As it turned out, he did notice. He returned the gesture by bringing her a package of prickly neon-colored rubber rings, “Texas Ticklers,” that he’d bought in a vending machine in the men’s bathroom of a truck stop in America. She looked curiously at the quivering apparatus sitting in the palm of her hand. It looked like a small pelagic squid, like something she remembered from her cousin’s fishing tackle box. “John” lay on his back, waiting, and she attached it to him with a dexterity that she was practicing to hide her distaste.
Sex with the squids on was more abrasive than usual, and after a couple of tries, she asked “John” if it would be all right not to use them anymore.
“Fine, whatever.” He shrugged, obviously offended. “I bought them for your pleasure.”
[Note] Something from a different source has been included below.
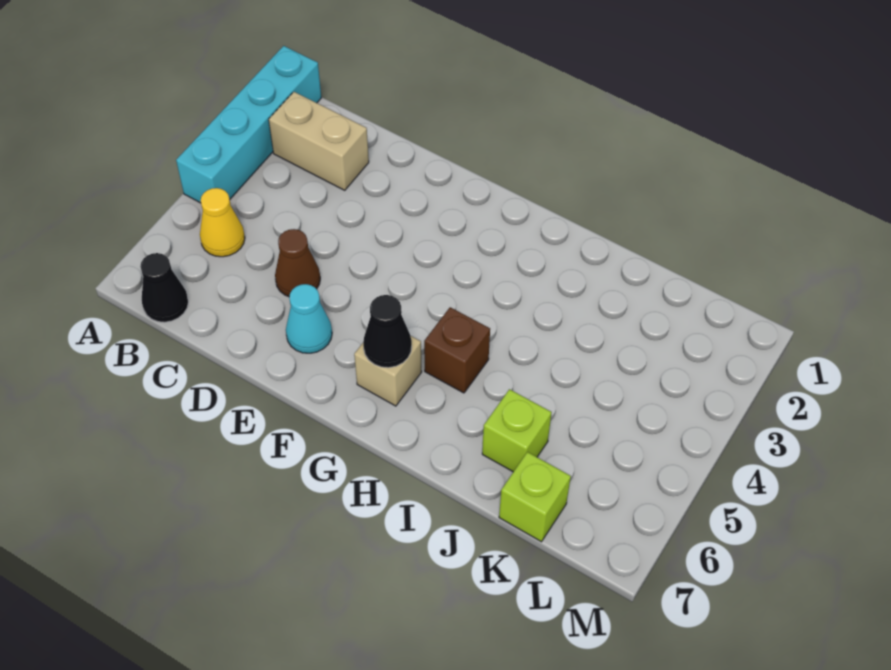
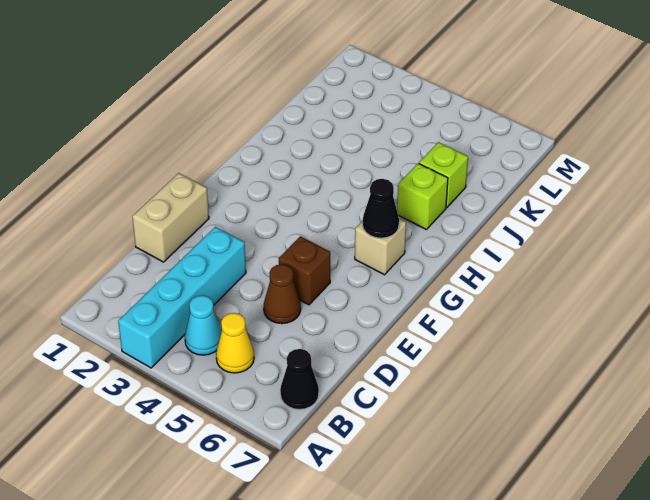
cyan 1x4 brick [176,46,321,203] -> cyan 1x4 brick turned to [118,227,246,368]
tan 1x2 brick [269,92,369,190] -> tan 1x2 brick moved to [132,173,209,262]
cyan 1x1 cone [286,284,332,353] -> cyan 1x1 cone moved to [185,295,222,355]
brown 1x1 brick [424,307,490,393] -> brown 1x1 brick moved to [279,236,330,305]
lime 1x1 brick [499,452,571,542] -> lime 1x1 brick moved to [397,163,448,230]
“John” felt it was unseemly for couples to announce a pregnancy too early in a marriage, but after a year, he announced it was time to try. By then, though, Akiko had lost weight and her menstruations were beginning to dry up. She hadn’t told “John” because it hadn’t mattered. But suddenly her periods became his business, and as soon as they did, she stopped having them entirely. After the second year, he began to grumble; his mother was expecting a grandson, he said, people at work were beginning to talk. But still, nothing. Now, in the third year of their marriage, he was stony with rage.
4.
The Deutzia
2
Month
SHŌNAGON
Hateful Things
A good lover will behave as elegantly at dawn as at any other time. He drags himself out of bed with a look of dismay on his face. The lady urges him on: “Come, my friend, it’s getting light. You don’t want anyone to find you here.” He gives a deep sigh, as if to say that the night has not been nearly long enough and that it is agony to leave. Once up, he does not instantly pull on his trousers. Instead he comes close to the lady and whispers whatever was left unsaid during the night. Even when he is dressed, he still lingers, vaguely pretending to be fastening his sash.
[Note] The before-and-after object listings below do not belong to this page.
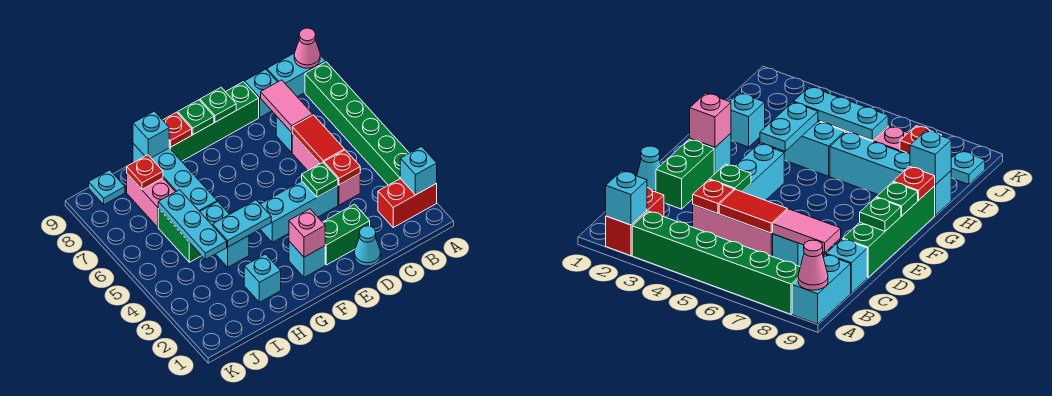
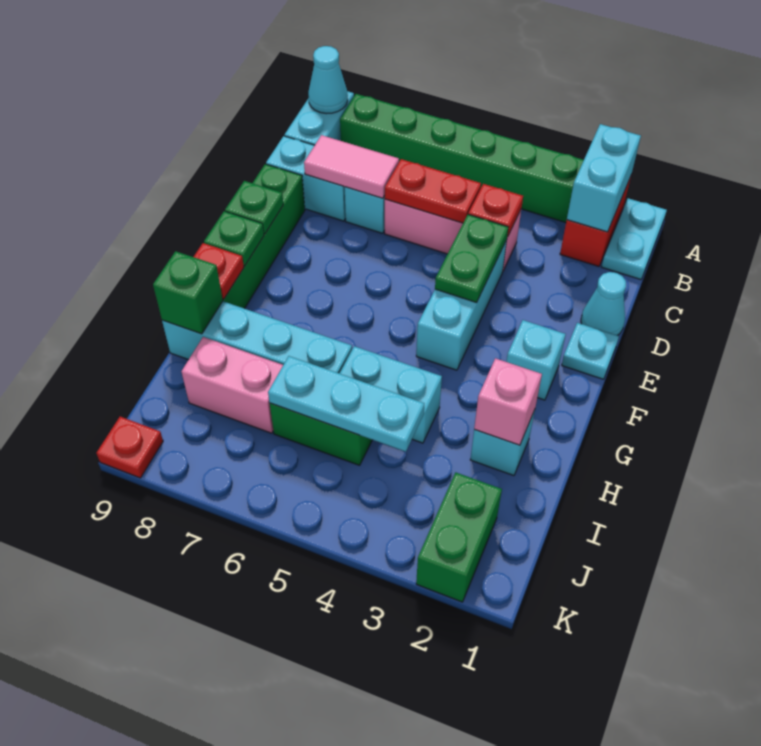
cyan 1x1 brick [400,147,437,195] -> cyan 1x2 brick [567,124,641,232]
pink 1x1 cone [294,28,320,68] -> cyan 1x1 cone [308,46,348,114]
red 1x2 tile [292,115,344,164] -> red 1x2 plate [385,159,481,223]
cyan 1x1 brick [245,69,277,117] -> cyan 1x2 brick [266,136,346,221]
green 1x2 brick [323,204,370,265] -> green 1x2 brick moved to [416,472,502,602]
green 1x1 plate [302,163,338,197] -> green 1x2 plate [435,215,508,303]
pink 1x1 brick [289,209,325,257] -> pink 1x1 brick moved to [474,358,542,445]
cyan 1x2 plate [213,200,271,247] -> cyan 1x2 plate moved to [602,198,667,280]
cyan 1x1 brick [133,111,169,158] -> green 1x1 brick [153,251,223,334]
red 1x1 plate [127,155,163,189] -> red 1x1 plate moved to [96,417,163,478]
cyan 1x1 plate [89,170,125,205] -> cyan 1x1 plate moved to [562,323,619,379]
Presently he raises the lattice, and the two lovers stand together by the side door while he tells her how he dreads the coming day, which will keep them apart; then he slips away. The lady watches him go, and this moment of parting will remain among her most charming memories.
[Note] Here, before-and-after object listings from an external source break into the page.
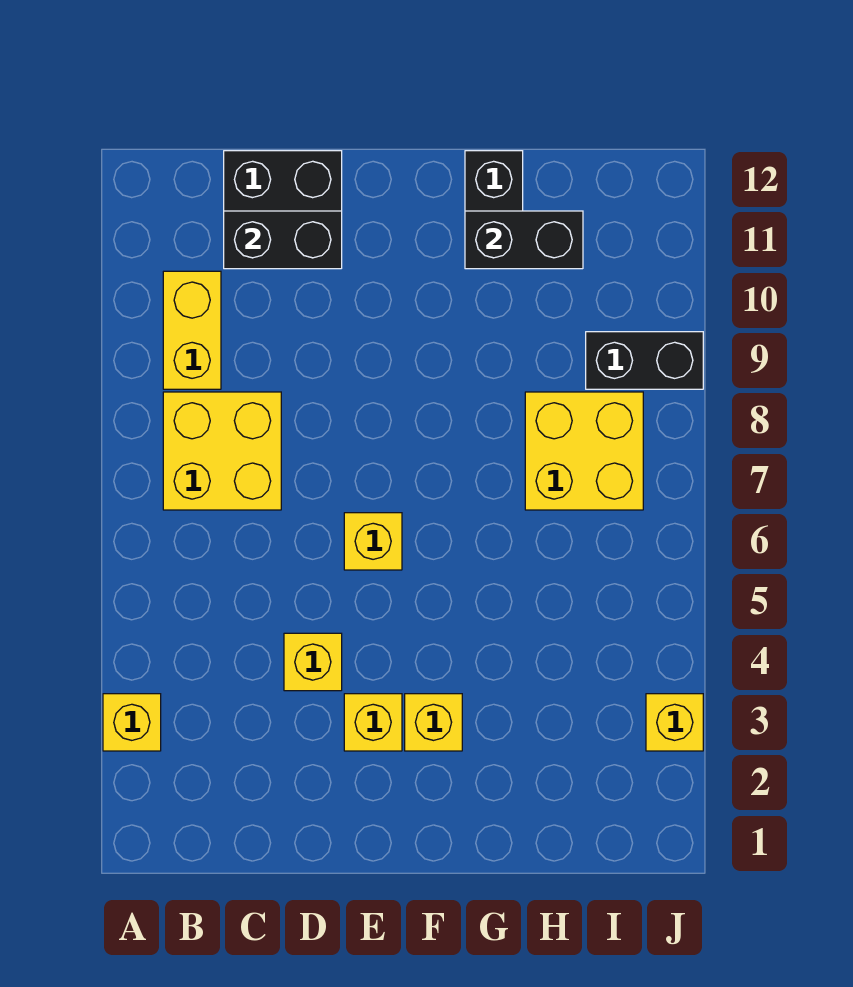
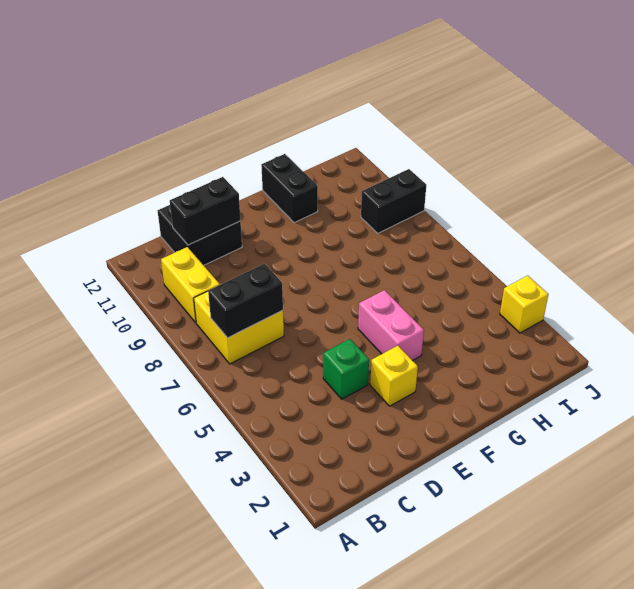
yellow 1x1 brick [103,694,161,751] -> none
yellow 1x1 brick [284,633,342,691] -> green 1x1 brick [323,339,369,399]
yellow 1x1 brick [344,513,402,570] -> none
yellow 1x1 brick [405,694,462,751] -> none
none -> pink 1x2 brick [358,290,424,361]
black 1x2 brick [465,211,583,269] -> black 1x2 brick moved to [208,264,283,338]
yellow 2x2 brick [525,392,643,510] -> none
Indeed, one’s attachment to a man depends largely on the elegance of his leave-taking. When he jumps out of bed, scurries about the room, tightly fastens his trouser-sash, rolls up the sleeves of his Court cloak, over-robe, or hunting costume, stuffs his belongings into the breast of his robe and then briskly secures the outer sash—one really begins to hate him.
JANE
I had a lover in the Year of Meats. His name was Sloan and he was a musician from Chicago. A mutual friend had sort of set us up, but I was never in New York much and he was always on the road, so it was months before we actually met in person. Instead we got into this phone sex thing. I’d call him up late at night from some trucker’s motel in Gnawbone, Indiana, or wherever we happened to be shooting, and we’d have these libidinous conversations that went on into the night. Production paid the bills, so it didn’t matter how long we talked. When we weren’t on the phone we’d fax, and I could usually count on a transmission waiting for me at the front desk when I’d check into a new motel. It made things interesting, helped mark the time. I always wondered if the desk clerks read our faxes or listened in to our calls.